The Center for the Study of Globalization and Cultures (CSGC), Department of Comparative Literature, and School of Chinese present:

Testing the Canon: Digital Scholarship and Early Cinema in Hong Kong


Speaker:

Emilie Yueh-yu Yeh, Lam Wong Yiu Wah Chair Professor of Visual Studies, Lingnan University


Moderator:

Jean Ma, Mr. and Mrs. Hung Hing-Ying Professor in the Arts, Department of Comparative Literature, HKU

Date: Wednesday, November 26, 2025
Time: 4:30 pm Hong Kong Time
Venue: CRT-7.30, 7/F, Run Run Shaw Tower, HKU


All are welcome.

 

Registration requires HKU Portal ID.

https://hkuems1.hku.hk/hkuems/ec_hdetail.aspx?ueid=103486

 

How do we investigate the reception of existing film canons a century ago? For instance, which of the most prestigious silent films were shown in Hong Kong? How were these films exhibited and received locally? What role does digital scholarship play in such an investigation? Noting the inclusion and exclusion of films that were once popular (or not) into our current film canons, a list of “classic” silent titles from Europe, America, and China was made to test the canon in the Hong Kong context. The list was subsequently checked/verified by the aggregated data from the two digital archives on early Hong Kong film exhibition. The findings show that early films screened in Hong Kong did not match, to a large extent, the canonical history of either global or Chinese cinemas. The gap might be related to stars, the track records of directors and studios, the colonial distribution circuits, and choices of the exhibitors. In closing, I will consider other likely gaps in digital archives and the limitations of digital historiography.

 

Emilie Yueh-yu Yeh is Lam Wong Yiu Wah Chair Professor of Visual Studies at Lingnan University, Hong Kong. Her work examines the aesthetic, institutional, and economic dimensions of cinema, film culture, and media industry.

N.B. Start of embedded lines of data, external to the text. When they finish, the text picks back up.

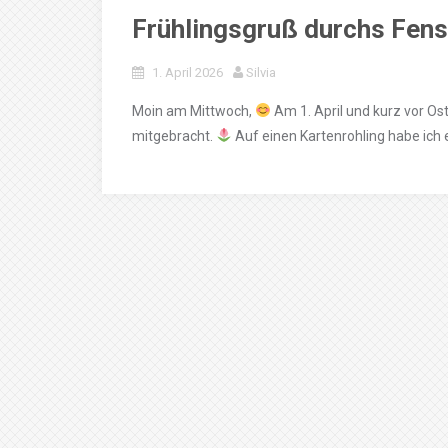
Frühlingsgruß durchs Fens
1. April 2026
Silvia
Moin am Mittwoch,
Am 1. April und kurz vor Os
mitgebracht.
Auf einen Kartenrohling habe ich 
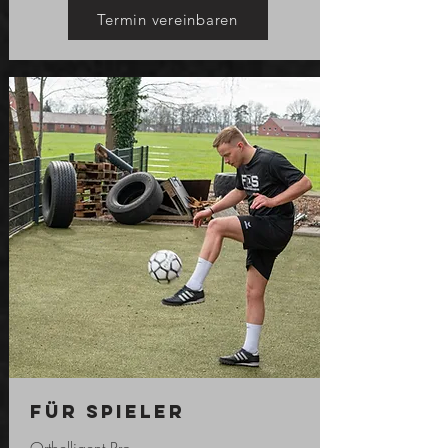
Termin vereinbaren
Für Spieler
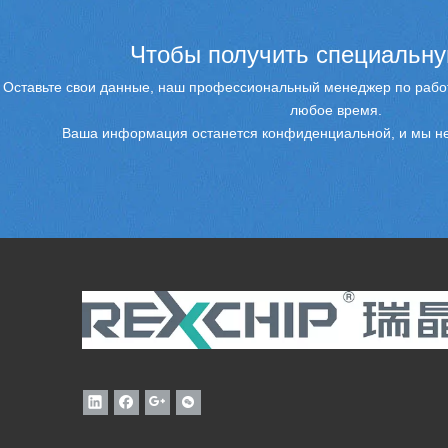
Чтобы получить специальну
Оставьте свои данные, наш профессиональный менеджер по работ
любое время.
Ваша информация останется конфиденциальной, и мы не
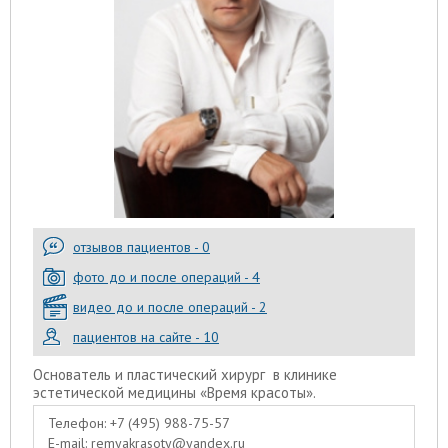
отзывов пациентов - 0
фото до и после операций - 4
видео до и после операций - 2
пациентов на сайте - 10
Основатель и пластический хирург в клинике
эстетической медицины «Время красоты».
Телефон:
+7 (495) 988-75-57
E-mail:
remyakrasoty@yandex.ru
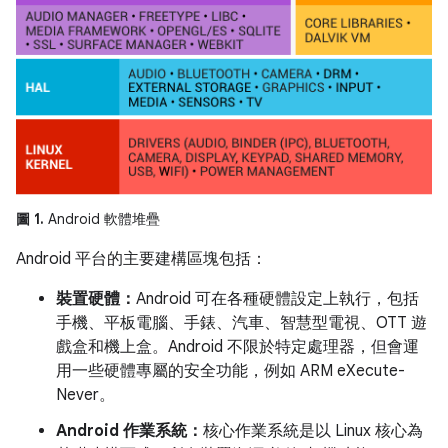
圖 1.
Android 軟體堆疊
Android 平台的主要建構區塊包括：
裝置硬體：
Android 可在各種硬體設定上執行，包括
手機、平板電腦、手錶、汽車、智慧型電視、OTT 遊
戲盒和機上盒。Android 不限於特定處理器，但會運
用一些硬體專屬的安全功能，例如 ARM eXecute-
Never。
Android 作業系統：
核心作業系統是以 Linux 核心為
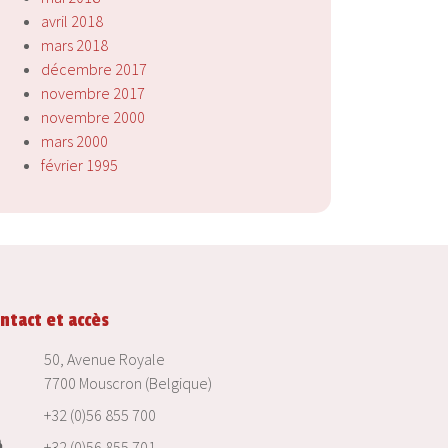
avril 2018
mars 2018
décembre 2017
novembre 2017
novembre 2000
mars 2000
février 1995
ntact et accès
50, Avenue Royale
7700 Mouscron (Belgique)
+32 (0)56 855 700
+32 (0)56 855 701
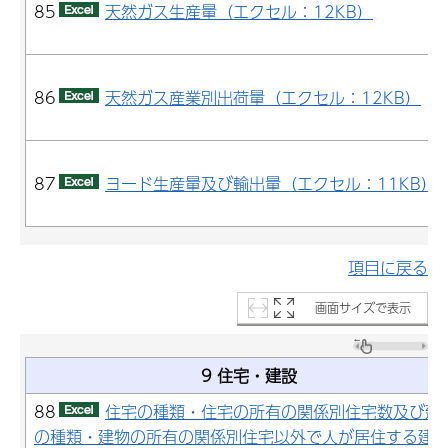
85
天然ガス生産量（エクセル：12KB）
86
天然ガス産業別出荷量（エクセル：12KB）
87
ヨード生産量及び輸出量（エクセル：11KB）
項目に戻る
画面サイズで表示
9 住宅・建設
88
住宅の種類・住宅の所有の関係別住宅数及び建
の種類・建物の所有の関係別住宅以外で人が居住する建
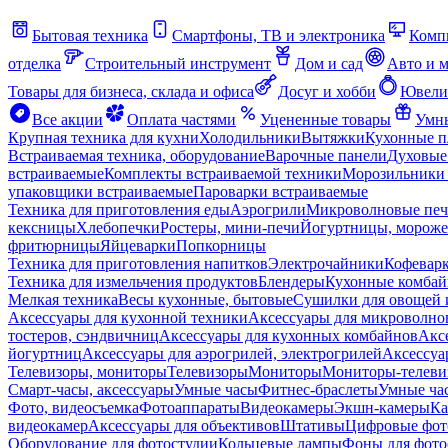
Бытовая техника
Смартфоны, ТВ и электроника
Комп
отделка
Строительный инструмент
Дом и сад
Авто и 
Товары для бизнеса, склада и офиса
Досуг и хобби
Ювели
Все акции
Оплата частями
Уцененные товары
Умны
Крупная техника для кухни
Холодильники
Вытяжки
Кухонные 
Встраиваемая техника, оборудование
Варочные панели
Духовые
встраиваемые
Комплекты встраиваемой техники
Морозильники 
упаковщики встраиваемые
Пароварки встраиваемые
Техника для приготовления еды
Аэрогрили
Микроволновые пе
кексницы
Хлебопечки
Ростеры, мини-печи
Йогуртницы, морож
фритюрницы
Яйцеварки
Попкорницы
Техника для приготовления напитков
Электрочайники
Кофевар
Техника для измельчения продуктов
Блендеры
Кухонные комбай
Мелкая техника
Весы кухонные, бытовые
Сушилки для овощей 
Аксессуары для кухонной техники
Аксессуары для микроволно
тостеров, сэндвичниц
Аксессуары для кухонных комбайнов
Акс
йогуртниц
Аксессуары для аэрогрилей, электрогрилей
Аксессуа
Телевизоры, мониторы
Телевизоры
Мониторы
Мониторы-телеви
Смарт-часы, аксессуары
Умные часы
Фитнес-браслеты
Умные ча
Фото, видеосъемка
Фотоаппараты
Видеокамеры
Экшн-камеры
Ка
видеокамер
Аксессуары для объективов
Штативы
Цифровые фот
Оборудование для фотостудии
Кольцевые лампы
Фоны для фото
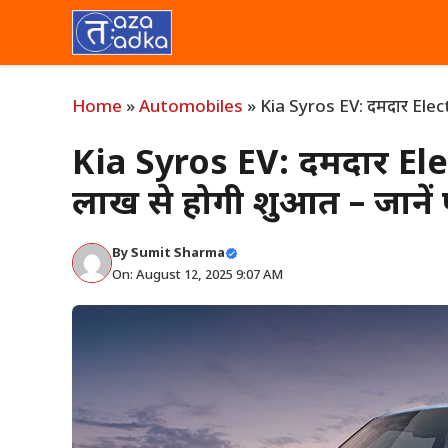
Skip
to
content
Home
»
Automobiles
»
Kia Syros EV: दमदार Electr
Kia Syros EV: दमदार Ele
लाख से होगी शुरुआत – जानें 
By
Sumit Sharma
On: August 12, 2025 9:07 AM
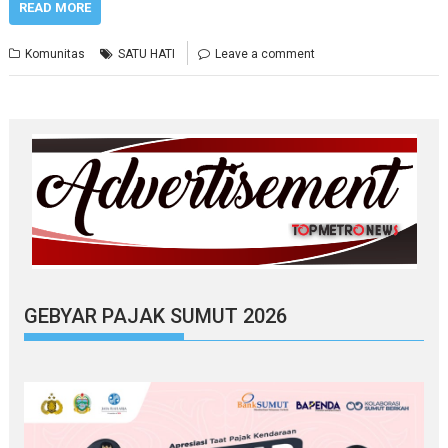
READ MORE
Komunitas
SATU HATI
Leave a comment
GEBYAR PAJAK SUMUT 2026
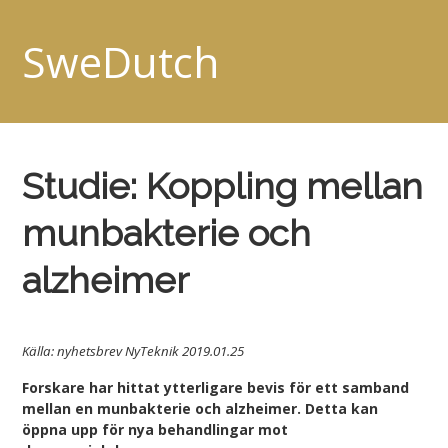
SweDutch
Studie: Koppling mellan
munbakterie och
alzheimer
Källa: nyhetsbrev NyTeknik 2019.01.25
Forskare har hittat ytterligare bevis för ett samband
mellan en munbakterie och alzheimer. Detta kan
öppna upp för nya behandlingar mot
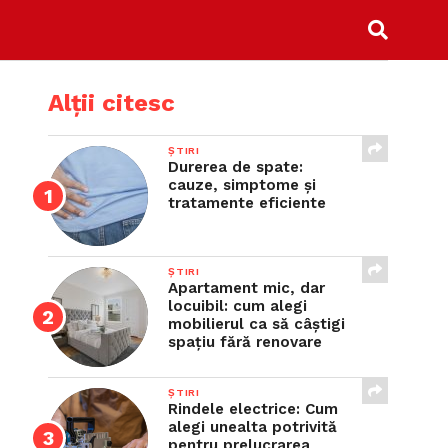
Alții citesc
ȘTIRI
Durerea de spate:
cauze, simptome și
tratamente eficiente
ȘTIRI
Apartament mic, dar
locuibil: cum alegi
mobilierul ca să câștigi
spațiu fără renovare
ȘTIRI
Rindele electrice: Cum
alegi unealta potrivită
pentru prelucrarea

In the past decade, she focused on producing new materials for the study of early cinema and has published two online databases, several articles, and three edited volumes: “Early Film Culture in Hong Kong, Taiwan and Republican China” (University of Michigan Press, 2018); “Beyond Shanghai: New Perspectives on Early Chinese Cinema” (Beijing UP, 2016); and “Rethinking Chinese Film Industry: New Methods, New Histories” (Beijing UP, 2010). Her most recent works are “32 New Takes on Taiwan Cinema” (University of Michigan Press, 2022, with Darrell Davis and Wenchi Lin) and “The Colonial Screen: Early Cinema in Hong Kong” (Oxford University Press, 2025).